Los Angeles County Supervisor Mark Ridley-Thomas announced Saturday that he is asking the county's child welfare agency to provide the Board of Supervisors with accurate data about children's deaths going back to 1990.
Ridley-Thomas described child fatalities under the county's watch as a crisis and said he plans to call on fellow supervisors Tuesday to order the Department of Children and Family Services to compile comprehensive figures for deaths of children who had a history of abuse or neglect.
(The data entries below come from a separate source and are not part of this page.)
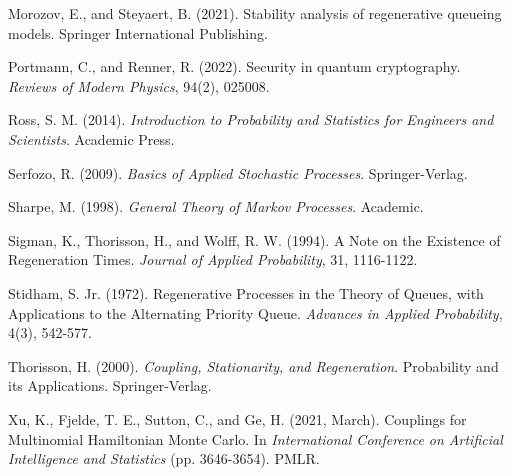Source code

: \begin{thebibliography}{99}
 Morozov, E., and Steyaert, B. (2021). Stability analysis of regenerative queueing models. Springer International Publishing.

 Portmann, C., and Renner, R. (2022). Security in quantum cryptography. \textit{Reviews of Modern Physics}, 94(2), 025008.

 Ross, S. M. (2014). \textit{Introduction to Probability and Statistics for Engineers and Scientists}. Academic Press.

 Serfozo, R. (2009). \textit{Basics of Applied Stochastic Processes}. Springer-Verlag.

 Sharpe, M. (1998). \textit{General Theory of Markov Processes}. Academic.

 Sigman, K., Thorisson, H., and Wolff, R. W. (1994). A Note on the Existence of Regeneration Times. \textit{Journal of Applied Probability}, 31, 1116-1122.

 Stidham, S. Jr. (1972). Regenerative Processes in the Theory of Queues, with Applications to the Alternating Priority Queue. \textit{Advances in Applied Probability}, 4(3), 542-577.

 Thorisson, H. (2000). \textit{Coupling, Stationarity, and Regeneration}. Probability and its Applications. Springer-Verlag.

 Xu, K., Fjelde, T. E., Sutton, C., and Ge, H. (2021, March). Couplings for Multinomial Hamiltonian Monte Carlo. In \textit{International Conference on Artificial Intelligence and Statistics} (pp. 3646-3654). PMLR.

\end{thebibliography}
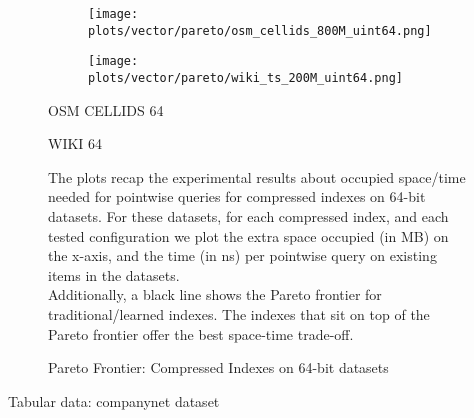 \documentclass{article}
\begin{document}
\begin{figure}[!htbp]
{\begin{minipage}[t][0.98\textheight][t]{\textwidth}
    \begin{minipage}{0.48\linewidth}
        \begin{figure}[H]
        \texttt{[image: plots/vector/pareto/osm\_cellids\_800M\_uint64.png]}
        \end{figure}
    \end{minipage}
    \begin{minipage}{0.48\linewidth}
        \begin{figure}[H]
        \texttt{[image: plots/vector/pareto/wiki\_ts\_200M\_uint64.png]}
        \end{figure}
    \end{minipage}
    \begin{minipage}{0.48\linewidth}
    \begin{center}
        OSM CELLIDS 64
    \end{center}
    \end{minipage}
    \begin{minipage}{0.48\linewidth}
    \begin{center}
        WIKI 64
    \end{center}
    \end{minipage}

    \vfill
    
    \begin{minipage}{\linewidth}
        The plots recap the experimental results about occupied space/time needed for pointwise queries for compressed indexes on 64-bit datasets. For these datasets, for each compressed index, and each tested configuration we plot the extra space occupied (in MB) on the x-axis, and the time (in ns) per pointwise query on existing items in the datasets. \\

    Additionally, a black line shows the Pareto frontier for traditional/learned indexes. The indexes that sit on top of the Pareto frontier offer the best space-time trade-off. 
            \end{minipage}
    \vspace{10px}
\end{minipage}
}
\caption{Pareto Frontier: Compressed Indexes on 64-bit datasets}
\end{figure}

\clearpage

\begin{table}[t]

\caption{Tabular data: companynet dataset}
\end{table}
\end{document}
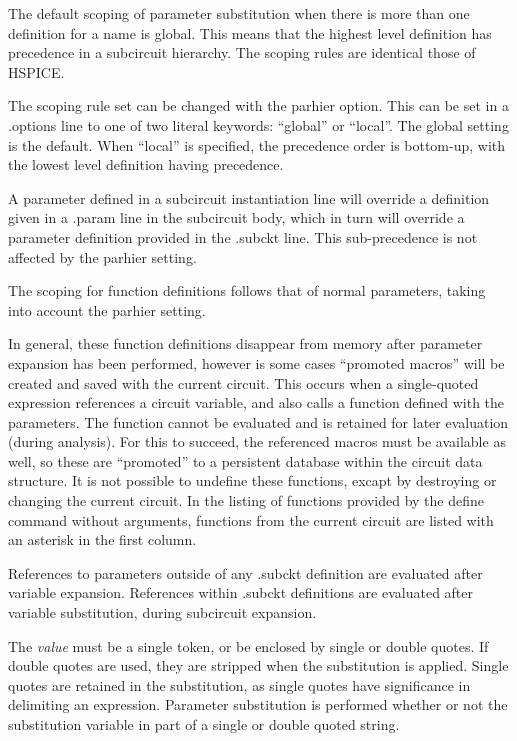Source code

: The default scoping of parameter substitution when there is more than
one definition for a name is global.  This means that the highest
level definition has precedence in a subcircuit hierarchy.  The
scoping rules are identical those of HSPICE.

The scoping rule set can be changed with the {\vt parhier} option. 
This can be set in a {\vt .options} line to one of two literal
keywords:  ``{\vt global}'' or ``{\vt local}''.  The global setting is
the default.  When ``{\vt local}'' is specified, the precedence order
is bottom-up, with the lowest level definition having precedence.

A parameter defined in a subcircuit instantiation line will override a
definition given in a {\vt .param} line in the subcircuit body, which
in turn will override a parameter definition provided in the {\vt
.subckt} line.  This sub-precedence is not affected by the {\vt
parhier} setting.

The scoping for function definitions follows that of normal
parameters, taking into account the {\vt parhier} setting. 
 
In general, these function definitions disappear from memory after
parameter expansion has been performed, however is some cases
``promoted macros'' will be created and saved with the current
circuit.  This occurs when a single-quoted expression references a
circuit variable, and also calls a function defined with the
parameters.  The function cannot be evaluated and is retained for
later evaluation (during analysis).  For this to succeed, the
referenced macros must be available as well, so these are ``promoted''
to a persistent database within the circuit data structure.  It is not
possible to undefine these functions, excapt by destroying or changing
the current circuit.  In the listing of functions provided by the {\cb
define} command without arguments, functions from the current circuit
are listed with an asterisk in the first column.

References to parameters outside of any {\vt .subckt} definition are
evaluated after variable expansion.  References within {\vt .subckt}
definitions are evaluated after variable substitution, during
subcircuit expansion.

The {\it value} must be a single token, or be enclosed by single or
double quotes.  If double quotes are used, they are stripped when the
substitution is applied.  Single quotes are retained in the
substitution, as single quotes have significance in delimiting an
expression.  Parameter substitution is performed whether or not the
substitution variable in part of a single or double quoted string.

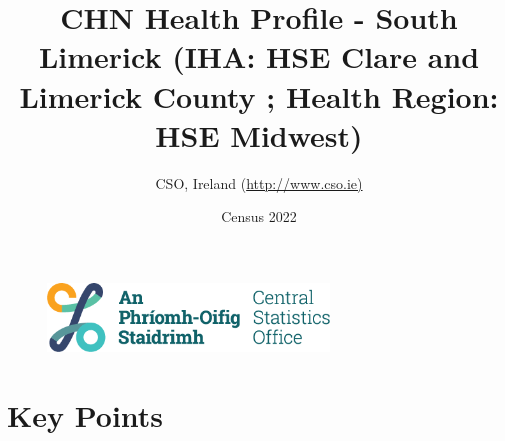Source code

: \documentclass{article}
\title{CHN Health Profile - South Limerick (IHA: HSE Clare and Limerick County ;  Health Region: HSE Midwest) }
\date{Census 2022}
\author{CSO, Ireland  (\url{http://www.cso.ie)}}
\begin{document}


\begin{figure}
	\centering
\includegraphics[width =75mm]{../figures/CSO_Logo.png}
\end{figure}

				 
		   
						  
														  
																																													
												 
			 
\maketitle
					
													   
				 
						 
																																																																											   
				 
				  
  \pagebreak
    	    \tableofcontents

\pagebreak


\section{Key Points}
\end{document}
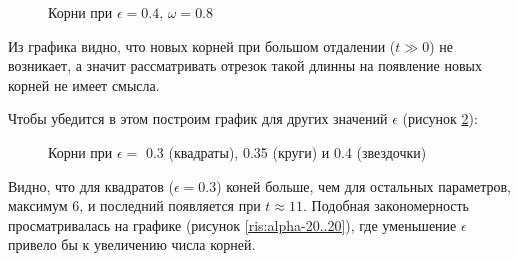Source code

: \documentclass[14pt, a4paper]{article}
\numberwithin{figure}{section}
\numberwithin{equation}{section}
\begin{document}
\begin{figure}[h]
	\caption{Корни при $\epsilon = 0.4$, $\omega = 0.8$}
	\label{ris:roots1}
\end{figure}

Из графика видно, что новых корней при большом отдалении ($t\gg0$) не возникает, а значит рассматривать отрезок такой длинны на появление новых корней не имеет смысла.

Чтобы убедится в этом построим график для других значений $\epsilon$ (рисунок \ref{ris:roots2}):

\begin{figure}[h]
	\caption{Корни при $\epsilon = $ 0.3 (квадраты), 0.35 (круги) и 0.4 (звездочки) }
	\label{ris:roots2}
\end{figure}

Видно, что для квадратов ($\epsilon = 0.3$) коней больше, чем для остальных параметров, максимум 6, и последний появляется при $t \approx 11$. Подобная закономерность просматривалась на графике (рисунок \ref{ris:alpha-20..20}), где уменьшение $\epsilon$ привело бы к увеличению числа корней.
\end{document}
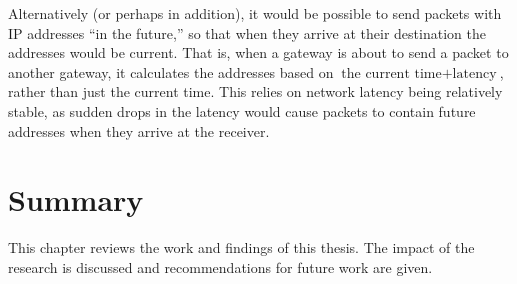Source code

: \par Alternatively (or perhaps in addition), it would be possible to send packets with \ac{IP} addresses ``in the future,'' so that when they arrive at their destination the addresses would be current. That is, when a gateway is about to send a packet to another gateway, it calculates the addresses based on $\text{the current time} + \text{latency}$, rather than just the current time. This relies on network latency being relatively stable, as sudden drops in the latency would cause packets to contain future addresses when they arrive at the receiver. 

\section{Summary}
\par This chapter reviews the work and findings of this thesis. The impact of the research is discussed and recommendations for future work are given.

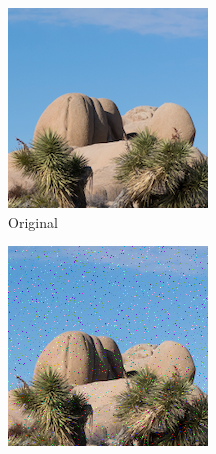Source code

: \documentclass{article}
\begin{document}
\begin{figure}[htb]
    \centering
    \begin{subfigure}[b]{0.32\textwidth}
        \centering
        \includegraphics[width=\textwidth]{../Resource/cropped-image.png}
        \caption{Original}
        \label{fig:cropped-image-cyclic-15-5-original}
    \end{subfigure}
    \hfill
    \begin{subfigure}[b]{0.32\textwidth}
        \centering
        \includegraphics[width=\textwidth]{../Result/Cyclic/15-5/cropped-cyclic-bsc-output.png}

\end{subfigure}
\end{figure}
\end{document}
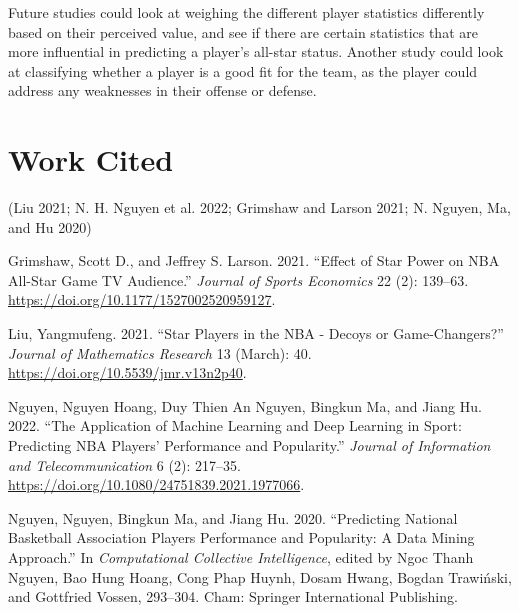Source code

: \documentclass[
]{article}
\newlength{\cslhangindent}
\newlength{\cslentryspacingunit} %
\newenvironment{CSLReferences}[2] %
 {%
  \setlength{\parindent}{0pt}
  \ifodd #1
  \let\oldpar\par
  \def\par{\hangindent=\cslhangindent\oldpar}
  \fi
  \setlength{\parskip}{#2\cslentryspacingunit}
 }%
 {}
\begin{document}
Future studies could look at weighing the different player statistics differently based on their perceived value, and see if there are certain statistics that are more influential in predicting a player's all-star status. Another study could look at classifying whether a player is a good fit for the team, as the player could address any weaknesses in their offense or defense.

\hypertarget{work-cited}{%
\section{Work Cited}\label{work-cited}}

(Liu 2021; N. H. Nguyen et al. 2022; Grimshaw and Larson 2021; N. Nguyen, Ma, and Hu 2020)

\hypertarget{refs}{}
\begin{CSLReferences}{1}{0}
\leavevmode{}%
Grimshaw, Scott D., and Jeffrey S. Larson. 2021. {``Effect of Star Power on NBA All-Star Game TV Audience.''} \emph{Journal of Sports Economics} 22 (2): 139--63. \url{https://doi.org/10.1177/1527002520959127}.

\leavevmode{}%
Liu, Yangmufeng. 2021. {``Star Players in the NBA - Decoys or Game-Changers?''} \emph{Journal of Mathematics Research} 13 (March): 40. \url{https://doi.org/10.5539/jmr.v13n2p40}.

\leavevmode{}%
Nguyen, Nguyen Hoang, Duy Thien An Nguyen, Bingkun Ma, and Jiang Hu. 2022. {``The Application of Machine Learning and Deep Learning in Sport: Predicting NBA Players' Performance and Popularity.''} \emph{Journal of Information and Telecommunication} 6 (2): 217--35. \url{https://doi.org/10.1080/24751839.2021.1977066}.

\leavevmode{}%
Nguyen, Nguyen, Bingkun Ma, and Jiang Hu. 2020. {``Predicting National Basketball Association Players Performance and Popularity: A Data Mining Approach.''} In \emph{Computational Collective Intelligence}, edited by Ngoc Thanh Nguyen, Bao Hung Hoang, Cong Phap Huynh, Dosam Hwang, Bogdan Trawiński, and Gottfried Vossen, 293--304. Cham: Springer International Publishing.

\end{CSLReferences}
\end{document}
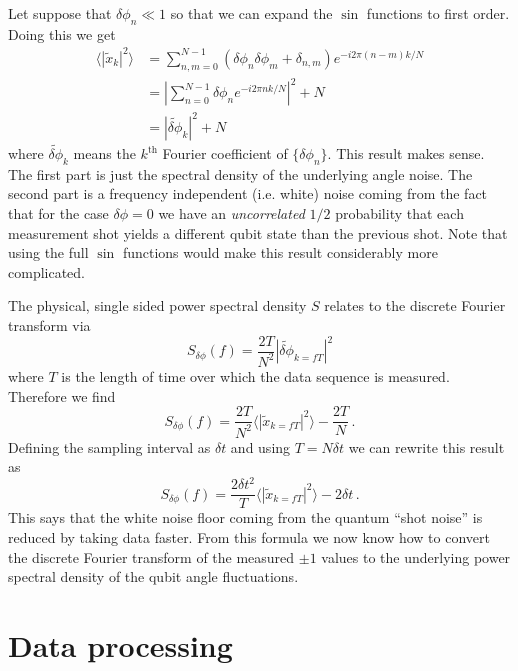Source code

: \documentclass[twocolumn]{article}
\begin{document}
Let suppose that $\delta \phi_n \ll 1$ so that we can expand the $\sin$ functions to first order.
Doing this we get
\begin{align}
\langle |\tilde{x}_k|^2 \rangle
&= \sum_{n,m=0}^{N-1} \left( \delta \phi_n \delta \phi_m + \delta_{n,m} \right) e^{-i 2 \pi (n-m) k / N} \nonumber \\
&= \left| \sum_{n=0}^{N-1} \delta \phi_n e^{-i 2 \pi n k / N} \right|^2 + N \nonumber \\
&= \left| \tilde{\delta \phi}_k \right|^2 + N
\end{align}
where $\tilde{\delta \phi}_k$ means the $k^\text{th}$ Fourier coefficient of $\{ \delta \phi_n \}$.
This result makes sense.
The first part is just the spectral density of the underlying angle noise.
The second part is a frequency independent (i.e. white) noise coming from the fact that for the case $\delta \phi = 0$ we have an \emph{uncorrelated} $1/2$ probability that each measurement shot yields a different qubit state than the previous shot.
Note that using the full $\sin$ functions would make this result considerably more complicated.

The physical, single sided power spectral density $S$ relates to the discrete Fourier transform via
\begin{equation}
S_{\delta \phi}(f) = \frac{2T}{N^2} \left| \tilde{\delta \phi}_{k=fT} \right|^2
\end{equation}
where $T$ is the length of time over which the data sequence is measured.
Therefore we find
\begin{equation}
S_{\delta \phi}(f) = \frac{2T}{N^2} \langle \left| \tilde{x}_{k=fT} \right|^2 \rangle - \frac{2T}{N} \, .
\end{equation}
Defining the sampling interval as $\delta t$ and using $T = N \delta t$ we can rewrite this result as
\begin{equation}
S_{\delta \phi}(f) = \frac{2 \delta t^2}{T} \langle \left| \tilde{x}_{k=fT} \right|^2 \rangle - 2 \delta t \, .
\end{equation}
This says that the white noise floor coming from the quantum ``shot noise'' is reduced by taking data faster.
From this formula we now know how to convert the discrete Fourier transform of the measured $\pm 1$ values to the underlying power spectral density of the qubit angle fluctuations.

% 

\section{Data processing}
\end{document}
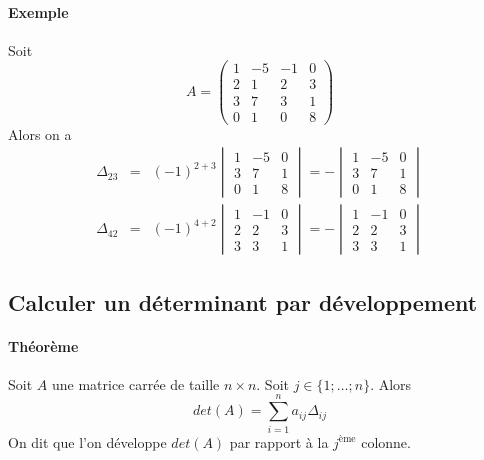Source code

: \paragraph{Exemple} Soit
$$A = \begin{pmatrix}
  1 & -5 & -1 & 0 \\
  2 & 1 & 2 & 3 \\
  3 & 7 & 3 & 1 \\
  0 & 1 & 0 & 8
\end{pmatrix}$$
Alors on a
\begin{eqnarray*}
  \Delta_{23} &=& (-1)^{2+3} \begin{vmatrix} 1 & -5 & 0 \\ 3 & 7 & 1 \\ 0 & 1 & 8 \end{vmatrix}
    = - \begin{vmatrix} 1 & -5 & 0 \\ 3 & 7 & 1 \\ 0 & 1 & 8 \end{vmatrix} \\
  \Delta_{42} &=& (-1)^{4 + 2} \begin{vmatrix} 1 & -1 & 0 \\ 2 & 2 & 3 \\ 3 & 3 & 1 \end{vmatrix}
    = - \begin{vmatrix} 1 & -1 & 0 \\ 2 & 2 & 3 \\ 3 & 3 & 1 \end{vmatrix}
\end{eqnarray*}

%
\subsection{Calculer un déterminant par développement}
%
\paragraph{Théorème} Soit $A$ une matrice carrée de taille $n\times n$. Soit $j \in \{1; \ldots; n\}$. Alors
$$det(A) = \sum_{i=1}^{n} a_{ij} \Delta_{ij}$$
On dit que l'on développe $det(A)$ par rapport à la $j^{\text{ème}}$ colonne.


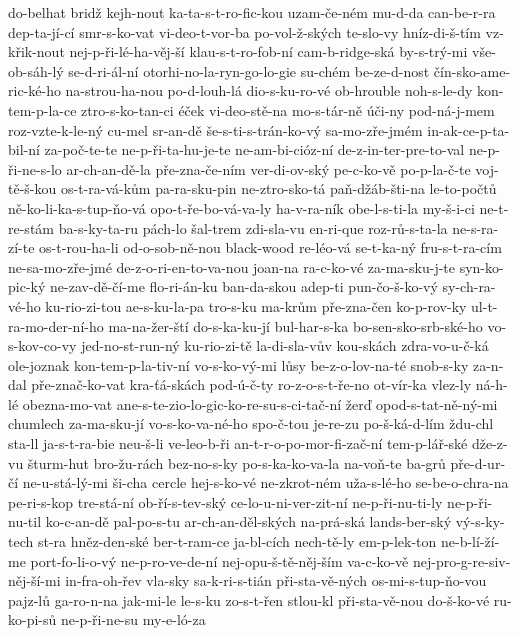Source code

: do-belhat
bridž
kejh-nout
ka-ta-s-t-ro-fic-kou
uzam-če-ném
mu-d-da
can-be-r-ra
dep-ta-jí-cí
smr-s-ko-vat
vi-deo-t-vor-ba
po-vol-ž-ských
te-slo-vy
hníz-di-š-tím
vz-křik-nout
nej-p-ři-lé-ha-věj-ší
klau-s-t-ro-fob-ní
cam-b-ridge-ská
by-s-trý-mi
vše-ob-sáh-lý
se-d-ri-ál-ní
otorhi-no-la-ryn-go-lo-gie
su-chém
be-ze-d-nost
čín-sko-ame-ric-ké-ho
na-strou-ha-nou
po-d-louh-lá
dio-s-ku-ro-vé
ob-hrouble
noh-s-le-dy
kon-tem-p-la-ce
ztro-s-ko-tan-ci
éček
vi-deo-stě-na
mo-s-tár-ně
úči-ny
pod-ná-j-mem
roz-vzte-k-le-ný
cu-mel
sr-an-dě
še-s-ti-s-trán-ko-vý
sa-mo-zře-jmém
in-ak-ce-p-ta-bil-ní
za-poč-te-te
ne-p-ři-ta-hu-je-te
ne-am-bi-cióz-ní
de-z-in-ter-pre-to-val
ne-p-ři-ne-s-lo
ar-ch-an-dě-la
pře-zna-če-ním
ver-di-ov-ský
pe-c-ko-vě
po-p-la-č-te
voj-tě-š-kou
os-t-ra-vá-kům
pa-ra-sku-pin
ne-ztro-sko-tá
paň-džáb-šti-na
le-to-počtů
ně-ko-li-ka-s-tup-ňo-vá
opo-t-ře-bo-vá-va-ly
ha-v-ra-ník
obe-l-s-ti-la
my-š-i-ci
ne-t-re-stám
ba-s-ky-ta-ru
pách-lo
šal-trem
zdi-sla-vu
en-ri-que
roz-rů-s-ta-la
ne-s-ra-zí-te
os-t-rou-ha-li
od-o-sob-ně-nou
black-wood
re-léo-vá
se-t-ka-ný
fru-s-t-ra-cím
ne-sa-mo-zře-jmé
de-z-o-ri-en-to-va-nou
joan-na
ra-c-ko-vé
za-ma-sku-j-te
syn-ko-pic-ký
ne-zav-dě-čí-me
flo-ri-án-ku
ban-da-skou
adep-ti
pun-čo-š-ko-vý
sy-ch-ra-vé-ho
ku-rio-zi-tou
ae-s-ku-la-pa
tro-s-ku
ma-krům
pře-zna-čen
ko-p-rov-ky
ul-t-ra-mo-der-ní-ho
ma-na-žer-ští
do-s-ka-ku-jí
bul-har-s-ka
bo-sen-sko-srb-ské-ho
vo-s-kov-co-vy
jed-no-st-run-ný
ku-rio-zi-tě
la-di-sla-vův
kou-skách
zdra-vo-u-č-ká
ole-joznak
kon-tem-p-la-tiv-ní
vo-s-ko-vý-mi
lůsy
be-z-o-lov-na-té
snob-s-ky
za-n-dal
pře-znač-ko-vat
kra-ťá-skách
pod-ú-č-ty
ro-z-o-s-t-ře-no
ot-vír-ka
vlez-ly
ná-h-lé
obezna-mo-vat
ane-s-te-zio-lo-gic-ko-re-su-s-ci-tač-ní
žerď
opod-s-tat-ně-ný-mi
chumlech
za-ma-sku-jí
vo-s-ko-va-né-ho
spo-č-tou
je-re-zu
po-š-ká-d-lím
ždu-chl
sta-ll
ja-s-t-ra-bie
neu-š-li
ve-leo-b-ři
an-t-r-o-po-mor-fi-zač-ní
tem-p-lář-ské
dže-z-vu
šturm-hut
bro-žu-rách
bez-no-s-ky
po-s-ka-ko-va-la
na-voň-te
ba-grů
pře-d-ur-čí
ne-u-stá-lý-mi
ši-cha
cercle
hej-s-ko-vé
ne-zkrot-ném
uža-s-lé-ho
se-be-o-chra-na
pe-ri-s-kop
tre-stá-ní
ob-ří-s-tev-ský
ce-lo-u-ni-ver-zit-ní
ne-p-ři-nu-ti-ly
ne-p-ři-nu-til
ko-c-an-dě
pal-po-s-tu
ar-ch-an-děl-ských
na-prá-ská
lands-ber-ský
vý-s-ky-tech
st-ra
hněz-den-ské
ber-t-ram-ce
ja-bl-cích
nech-tě-ly
em-p-lek-ton
ne-b-lí-ží-me
port-fo-li-o-vý
ne-p-ro-ve-de-ní
nej-opu-š-tě-něj-ším
va-c-ko-vě
nej-pro-g-re-siv-něj-ší-mi
in-fra-oh-řev
vla-sky
sa-k-ri-s-tián
při-sta-vě-ných
os-mi-s-tup-ňo-vou
pajz-lů
ga-ro-n-na
jak-mi-le
le-s-ku
zo-s-t-řen
stlou-kl
při-sta-vě-nou
do-š-ko-vé
ru-ko-pi-sů
ne-p-ři-ne-su
my-e-ló-za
Without such data, the supervisor said, the county is unable to pinpoint the causes of fluctuations in deaths or to determine whether they involve killings that could have been prevented by the county. The department lacks comprehensive data for deaths before 2008, he said.
"Obtaining all critical information that can inform us of the true scope and severity of this crisis is not only important, it is our duty," Ridley-Thomas said in a statement.
The requested data include the number of deaths, the ages of the children, the areas where they lived and died, identification of those responsible for their deaths and other information.
The supervisor's request comes amid criticism that the agency failed to report dozens of children's deaths tied to abuse or neglect. The county's Office of Independent Review recently found that the department hid dozens of cases from the public.
The department has not responded in several weeks to requests from The Times about the true number of children's deaths. State law requires counties to publicly disclose specific information about the circumstances surrounding deaths of children under the jurisdiction of child welfare agencies.